ERISA-First Circuit Rules That A Risk Of Relapse Can Constitute A Disability, For Purposes Of A Long-Term Disability Benefits Plan

In Colby v. Union Security Insurance Company, No. 11-2270 (1st Cir. 2013), the district court had awarded long-term disability (“LTD”) benefits to the plaintiff, under a plan subject to ERISA. The defendant appealed.

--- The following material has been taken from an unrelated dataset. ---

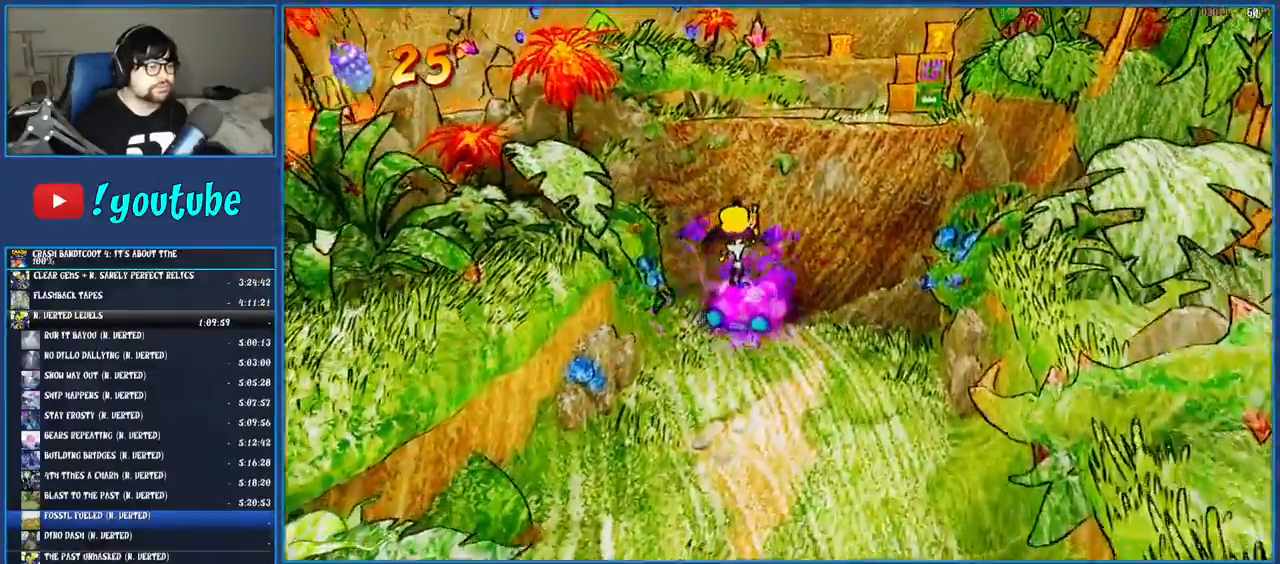
{"buttons": ["CROSS"], "left_stick": "up-right", "right_stick": "center", "events": [[150, "left_stick", "center"], [250, "left_stick", "up-right"]]}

In this case, the plaintiff, an anesthesiologist, became addicted to a substance known as Fentanyl, an opioid used in her medical practice. Upon receiving treatment, the plaintiff stopped taking Fentanyl. The plaintiff nevertheless filed a claim for LTD benefits under her employer’s group employee benefit plan (the “Plan”). The Plan was underwritten and administered by the defendant insurance company. The defendant approved the payment of the LTD benefits to the plaintiff, but only to a point. It then terminated the LTD benefits, on the grounds that, although the plaintiff was under a doctor’s care and feared a relapse, a risk of relapse is not a current disability, for which LTD benefits may be paid under the Plan. The plaintiff then brought this suit under ERISA.

The First Circuit Court of Appeals (the “Court”) reviewed the Plan and the record. It believed that the plaintiff was at a high risk of relapse into opioid dependence. Based on the language of the Plan, the Court concluded that, in an addiction context, a risk of relapse into substance dependence — like a risk of relapse into cardiac distress or a risk of relapse into orthopedic complications — can swell to so significant a level as to constitute a current disability, entitling the plaintiff to LTD benefits under the Plan. As such, the Court affirmed the district court’s award of LTD benefits to the plaintiff.